__WRITTEN EXERCISE 1__:
In the entries, reproduce the part that opens with the line containing "state / province: Valle del Cauca" and closes with the line containing "state / province: Central", changing "collector number" to "collection number" and leaving everything else unchanged.
**** EXCERPT PROVIDED
I've talked about data packets many many times. I won't go into it here, but packets can hop from one router to another until they arrive at their intended destination. At different packets from the same file can travel very different pathways to get to that destination. Multi protocol routers, as the name suggests, are able to communicate through more than one set of rules, so they're kind of like interpreters, right.
They can kind of interpret in one language and translate it into another language, So they can accept data following one set of protocols and send it in a different set acceptable to the recipient and vice versa. So if you have two local area networks and a multi protocol router in between the two, it can accept data from network number one and then translate it into a form that network number two can facilitate. So it's an important
component if you want to have communication between networks. So now we recognize that computer networks communicate through various protocols, and that those protocols can be different from one another, especially in the early days of networks, and that necessitates some sort of component between the networks to facilitate communication. But back in this wasn't something you could just pick up off the shelf yet, at least not until Cisco came into being. People had to suss out how it
would work. So the story of Cisco's origins are tied together with that process. When we come back, we'll look at the people and events that led to Cisco becoming a company. But first let's take a quick break to thank our sponsor. Before Cisco was launched in nineteen eighty four, a few years of work went into the development of the technology that would give the company it's real start, and while Lerner and Bozak were involved, so were a
lot of other people. First, Stanford's connection to the Internet, both figuratively and literally, stretches back to before there was an internet, way back in nineteen sixty nine, Stanford was the site of one of the four original Interface Message processors. Those were special mini computers that were part of the experimental ARPA Net. That was the computer network that would serve as a stepping stone toward the development of the Internet. A lot of the protocols that would be used on
the Internet were developed for the Arpanet first. The other three imps. By the way, those are the the interface message processors. The other three were at the University of California, Los Angeles, the University of California Santa Barbara, and the University of Utah. Back around late nineteen eighty or early nineteen eighty one, Stanford received some Alto workstations from the Xerox Palo Alto Research Center better known as Xerox Park. If you listen to my episodes about Xerox, you might
remember the Alto. It was the computer system that would inspire Steve Jobs to return to Apple and push for the Macintosh and the Lisa systems to incorporate a graphic user interface or gooey. It was bigger than a computer desktop would be these days, but smaller than a lot of other mini computer systems. Xerox only reduced a couple
of thousand of these machines. Mostly they used them internally at Xerox, but they did distribute around five hundred of them to various universities and research facilities, including Stanford and The Alto was pretty cool, especially since Xerox first started producing them in the early nineteen seventies, more than a decade before we would see gooey based computers in the consumer marketplace, stuff like the Macintosh and then later still
the Microsoft Windows operating system. But the technology that really got computer scientists excited that was incorporated into the Alto was ethernet. I mentioned it earlier while Bob Metcalf over at Xerox, pioneered ethernet development in nineteen seventy three. Over at Park he was working on a way to connect auto computers to printers initially, and he developed a networking
platform and cabling system in order to do so. See, printers were really, really expensive, so it didn't make a whole lot of sense to get a printer for every single computer system. It made more sense to set up a system where multiple computers could share the printer as an asset. After all, you're not sending jobs to the printer all the time, so most of the time the printer would just sit idle, which mean it wasn't a
very efficient use of technology. By allowing multiple computers to share the single printer and meant that you have you have boosted the efficiency of the printer. It's in operation more frequently and it's not just sitting there. So it was an interesting approach to this problem, not just connecting a computer to a printer, but a way of making a printer a more effective asset for the team at large.
********
**** RAW RECORDS
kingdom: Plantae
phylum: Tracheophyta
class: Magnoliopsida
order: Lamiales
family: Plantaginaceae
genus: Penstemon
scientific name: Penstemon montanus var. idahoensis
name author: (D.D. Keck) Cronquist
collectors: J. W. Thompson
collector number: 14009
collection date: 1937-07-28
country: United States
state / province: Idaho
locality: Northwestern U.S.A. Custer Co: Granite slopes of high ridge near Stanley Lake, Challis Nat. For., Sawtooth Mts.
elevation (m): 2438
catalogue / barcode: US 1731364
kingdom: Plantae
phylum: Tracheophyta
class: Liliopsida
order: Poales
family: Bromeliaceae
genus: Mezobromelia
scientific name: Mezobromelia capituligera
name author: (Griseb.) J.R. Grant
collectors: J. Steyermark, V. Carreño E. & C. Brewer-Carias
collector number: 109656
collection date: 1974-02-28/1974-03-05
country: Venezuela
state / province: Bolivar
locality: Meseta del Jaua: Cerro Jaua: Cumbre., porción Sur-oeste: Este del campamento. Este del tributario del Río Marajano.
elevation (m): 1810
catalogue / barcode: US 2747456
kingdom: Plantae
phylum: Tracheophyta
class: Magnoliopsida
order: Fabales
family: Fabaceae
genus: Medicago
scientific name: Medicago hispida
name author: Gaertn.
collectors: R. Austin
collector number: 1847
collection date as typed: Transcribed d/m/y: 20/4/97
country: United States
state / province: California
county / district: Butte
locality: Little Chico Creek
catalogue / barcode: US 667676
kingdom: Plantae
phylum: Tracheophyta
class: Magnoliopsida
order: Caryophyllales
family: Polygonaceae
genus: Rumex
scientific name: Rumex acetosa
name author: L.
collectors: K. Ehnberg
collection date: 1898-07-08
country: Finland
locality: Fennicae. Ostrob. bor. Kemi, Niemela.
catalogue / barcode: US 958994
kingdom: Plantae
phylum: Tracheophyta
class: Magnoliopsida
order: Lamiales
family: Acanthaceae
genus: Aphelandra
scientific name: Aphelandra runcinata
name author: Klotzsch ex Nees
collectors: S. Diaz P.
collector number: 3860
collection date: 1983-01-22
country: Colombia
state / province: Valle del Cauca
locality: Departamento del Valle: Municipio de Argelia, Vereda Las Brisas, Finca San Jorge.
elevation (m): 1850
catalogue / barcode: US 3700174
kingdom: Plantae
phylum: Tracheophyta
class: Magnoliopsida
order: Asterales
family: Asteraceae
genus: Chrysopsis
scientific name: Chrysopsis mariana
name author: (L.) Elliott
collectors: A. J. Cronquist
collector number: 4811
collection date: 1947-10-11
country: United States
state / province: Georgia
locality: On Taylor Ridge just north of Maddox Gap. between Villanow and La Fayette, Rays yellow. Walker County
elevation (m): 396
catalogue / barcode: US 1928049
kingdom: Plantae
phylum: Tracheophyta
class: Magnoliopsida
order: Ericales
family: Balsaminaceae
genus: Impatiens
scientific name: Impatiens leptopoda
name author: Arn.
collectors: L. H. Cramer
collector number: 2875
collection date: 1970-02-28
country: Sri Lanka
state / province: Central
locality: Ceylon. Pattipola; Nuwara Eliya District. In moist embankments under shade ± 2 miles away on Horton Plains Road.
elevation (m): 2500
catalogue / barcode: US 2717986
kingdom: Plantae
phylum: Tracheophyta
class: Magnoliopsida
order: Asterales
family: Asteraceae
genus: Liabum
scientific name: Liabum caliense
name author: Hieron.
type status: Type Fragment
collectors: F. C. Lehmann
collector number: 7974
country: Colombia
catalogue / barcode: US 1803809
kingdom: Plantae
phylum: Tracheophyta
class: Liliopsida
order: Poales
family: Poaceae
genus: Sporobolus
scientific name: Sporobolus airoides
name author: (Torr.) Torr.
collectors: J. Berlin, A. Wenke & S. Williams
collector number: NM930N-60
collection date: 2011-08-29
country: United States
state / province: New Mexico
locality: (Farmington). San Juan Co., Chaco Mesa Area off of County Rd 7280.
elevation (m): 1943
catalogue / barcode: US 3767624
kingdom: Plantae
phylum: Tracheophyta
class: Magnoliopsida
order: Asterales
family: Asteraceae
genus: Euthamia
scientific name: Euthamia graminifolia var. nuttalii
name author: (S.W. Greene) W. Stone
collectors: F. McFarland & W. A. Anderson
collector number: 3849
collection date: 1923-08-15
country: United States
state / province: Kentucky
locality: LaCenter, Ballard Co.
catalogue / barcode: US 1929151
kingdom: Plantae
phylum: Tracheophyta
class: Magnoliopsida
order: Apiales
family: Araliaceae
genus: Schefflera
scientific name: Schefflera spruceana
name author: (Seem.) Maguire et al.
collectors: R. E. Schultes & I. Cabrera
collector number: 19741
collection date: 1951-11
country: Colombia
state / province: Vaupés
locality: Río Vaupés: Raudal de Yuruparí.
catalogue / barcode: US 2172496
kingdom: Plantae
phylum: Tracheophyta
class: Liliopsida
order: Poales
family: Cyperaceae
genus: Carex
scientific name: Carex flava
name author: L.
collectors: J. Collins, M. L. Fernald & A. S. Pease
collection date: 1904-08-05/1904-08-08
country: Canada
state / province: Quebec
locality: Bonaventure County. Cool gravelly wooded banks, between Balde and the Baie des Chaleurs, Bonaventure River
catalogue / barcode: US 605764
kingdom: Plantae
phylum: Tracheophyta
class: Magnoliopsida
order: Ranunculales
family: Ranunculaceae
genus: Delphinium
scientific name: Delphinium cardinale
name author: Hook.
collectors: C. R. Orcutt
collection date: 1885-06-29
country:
********
__WRITTEN EXERCISE 2__:
According to the excerpt on Cisco's origins, why did it make sense to let several computers share one printer?

__EXERCISE ANSWER 1__:
state / province: Valle del Cauca
locality: Departamento del Valle: Municipio de Argelia, Vereda Las Brisas, Finca San Jorge.
elevation (m): 1850
catalogue / barcode: US 3700174
kingdom: Plantae
phylum: Tracheophyta
class: Magnoliopsida
order: Asterales
family: Asteraceae
genus: Chrysopsis
scientific name: Chrysopsis mariana
name author: (L.) Elliott
collectors: A. J. Cronquist
collection number: 4811
collection date: 1947-10-11
country: United States
state / province: Georgia
locality: On Taylor Ridge just north of Maddox Gap. between Villanow and La Fayette, Rays yellow. Walker County
elevation (m): 396
catalogue / barcode: US 1928049
kingdom: Plantae
phylum: Tracheophyta
class: Magnoliopsida
order: Ericales
family: Balsaminaceae
genus: Impatiens
scientific name: Impatiens leptopoda
name author: Arn.
collectors: L. H. Cramer
collection number: 2875
collection date: 1970-02-28
country: Sri Lanka
state / province: Central

__EXERCISE ANSWER 2__:
Printers were very expensive, so giving every computer its own printer made little sense. Because computers don't send jobs to the printer all the time, a dedicated printer would mostly sit idle. Sharing it keeps it in operation more often and raises its efficiency.